Work task 1: Output the following passage on composition in art and video games word for word.

Given text:
Black and Violet (1923), Wassily Kandinsky

With the invention of the photographic camera in more recent times, the emphasis on line-based compositions shifted, as artists became influenced by the way in which the camera registered reality — in terms of light and shadow shapes. Wassily Kandinsky (1866), who was very much a Modern Artist, did away with representational art altogether and yet his classical training meant he also appreciated the importance of composition:

“The content of a work of art finds its expression in the composition [...] in the sum of the tensions inwardly organized for the work.”

- Kandinsky, Point and Line to Plane (1926)

Throughout art history, basic shapes and composition have been a primary artistic tool used to organize a work of art, and shape the aesthetic qualities of images. We should therefore find a way to apply this technique to video games. We have a conceptual problem, however, in translating classical composition to video games: the player.

Work task 2: Return the records below word for word, starting at the line containing "00:00-01:00: median 101792, box" and continuing through the last line of the records, both included.

Available data:
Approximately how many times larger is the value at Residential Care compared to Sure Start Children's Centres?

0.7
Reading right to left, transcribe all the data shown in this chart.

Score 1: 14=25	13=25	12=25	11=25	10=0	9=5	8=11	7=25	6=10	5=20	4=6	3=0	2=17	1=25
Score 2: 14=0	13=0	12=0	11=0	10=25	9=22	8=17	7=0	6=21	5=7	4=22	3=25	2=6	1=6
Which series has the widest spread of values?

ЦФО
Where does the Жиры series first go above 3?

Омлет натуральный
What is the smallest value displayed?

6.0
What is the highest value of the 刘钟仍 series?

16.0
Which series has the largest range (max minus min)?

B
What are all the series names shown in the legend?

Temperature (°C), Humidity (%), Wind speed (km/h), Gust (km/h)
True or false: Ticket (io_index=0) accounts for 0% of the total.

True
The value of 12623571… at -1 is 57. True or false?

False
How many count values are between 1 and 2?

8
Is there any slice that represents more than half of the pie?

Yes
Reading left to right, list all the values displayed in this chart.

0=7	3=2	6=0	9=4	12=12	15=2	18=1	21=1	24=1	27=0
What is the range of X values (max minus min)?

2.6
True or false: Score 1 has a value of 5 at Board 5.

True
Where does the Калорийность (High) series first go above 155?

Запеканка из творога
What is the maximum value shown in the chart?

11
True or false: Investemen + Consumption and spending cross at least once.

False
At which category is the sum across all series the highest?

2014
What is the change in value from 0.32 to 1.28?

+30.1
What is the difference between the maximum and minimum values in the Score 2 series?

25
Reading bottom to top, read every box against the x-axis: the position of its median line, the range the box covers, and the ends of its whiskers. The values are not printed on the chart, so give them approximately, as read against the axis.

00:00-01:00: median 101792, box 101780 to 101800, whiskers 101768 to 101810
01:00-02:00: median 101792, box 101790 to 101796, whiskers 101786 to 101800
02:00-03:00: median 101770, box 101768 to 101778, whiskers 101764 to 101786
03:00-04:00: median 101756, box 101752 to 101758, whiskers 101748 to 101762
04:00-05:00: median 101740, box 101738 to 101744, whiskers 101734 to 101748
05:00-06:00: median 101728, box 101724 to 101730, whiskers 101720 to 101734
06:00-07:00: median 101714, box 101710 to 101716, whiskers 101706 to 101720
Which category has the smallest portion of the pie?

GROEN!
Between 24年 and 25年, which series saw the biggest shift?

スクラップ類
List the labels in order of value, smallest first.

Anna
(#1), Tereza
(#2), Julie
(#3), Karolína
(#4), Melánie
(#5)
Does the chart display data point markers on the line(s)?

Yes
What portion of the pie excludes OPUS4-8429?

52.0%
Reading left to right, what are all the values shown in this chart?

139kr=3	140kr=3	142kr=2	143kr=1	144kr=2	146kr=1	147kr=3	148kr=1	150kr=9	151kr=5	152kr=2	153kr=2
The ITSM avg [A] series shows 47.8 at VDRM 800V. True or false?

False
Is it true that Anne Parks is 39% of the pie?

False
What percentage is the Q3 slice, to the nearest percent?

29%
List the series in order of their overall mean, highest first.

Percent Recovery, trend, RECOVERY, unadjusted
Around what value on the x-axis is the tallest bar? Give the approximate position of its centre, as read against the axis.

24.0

Answer 1:
Black and Violet (1923), Wassily Kandinsky

With the invention of the photographic camera in more recent times, the emphasis on line-based compositions shifted, as artists became influenced by the way in which the camera registered reality — in terms of light and shadow shapes. Wassily Kandinsky (1866), who was very much a Modern Artist, did away with representational art altogether and yet his classical training meant he also appreciated the importance of composition:

“The content of a work of art finds its expression in the composition [...] in the sum of the tensions inwardly organized for the work.”

- Kandinsky, Point and Line to Plane (1926)

Throughout art history, basic shapes and composition have been a primary artistic tool used to organize a work of art, and shape the aesthetic qualities of images. We should therefore find a way to apply this technique to video games. We have a conceptual problem, however, in translating classical composition to video games: the player.

Answer 2:
00:00-01:00: median 101792, box 101780 to 101800, whiskers 101768 to 101810
01:00-02:00: median 101792, box 101790 to 101796, whiskers 101786 to 101800
02:00-03:00: median 101770, box 101768 to 101778, whiskers 101764 to 101786
03:00-04:00: median 101756, box 101752 to 101758, whiskers 101748 to 101762
04:00-05:00: median 101740, box 101738 to 101744, whiskers 101734 to 101748
05:00-06:00: median 101728, box 101724 to 101730, whiskers 101720 to 101734
06:00-07:00: median 101714, box 101710 to 101716, whiskers 101706 to 101720
Which category has the smallest portion of the pie?

GROEN!
Between 24年 and 25年, which series saw the biggest shift?

スクラップ類
List the labels in order of value, smallest first.

Anna
(#1), Tereza
(#2), Julie
(#3), Karolína
(#4), Melánie
(#5)
Does the chart display data point markers on the line(s)?

Yes
What portion of the pie excludes OPUS4-8429?

52.0%
Reading left to right, what are all the values shown in this chart?

139kr=3	140kr=3	142kr=2	143kr=1	144kr=2	146kr=1	147kr=3	148kr=1	150kr=9	151kr=5	152kr=2	153kr=2
The ITSM avg [A] series shows 47.8 at VDRM 800V. True or false?

False
Is it true that Anne Parks is 39% of the pie?

False
What percentage is the Q3 slice, to the nearest percent?

29%
List the series in order of their overall mean, highest first.

Percent Recovery, trend, RECOVERY, unadjusted
Around what value on the x-axis is the tallest bar? Give the approximate position of its centre, as read against the axis.

24.0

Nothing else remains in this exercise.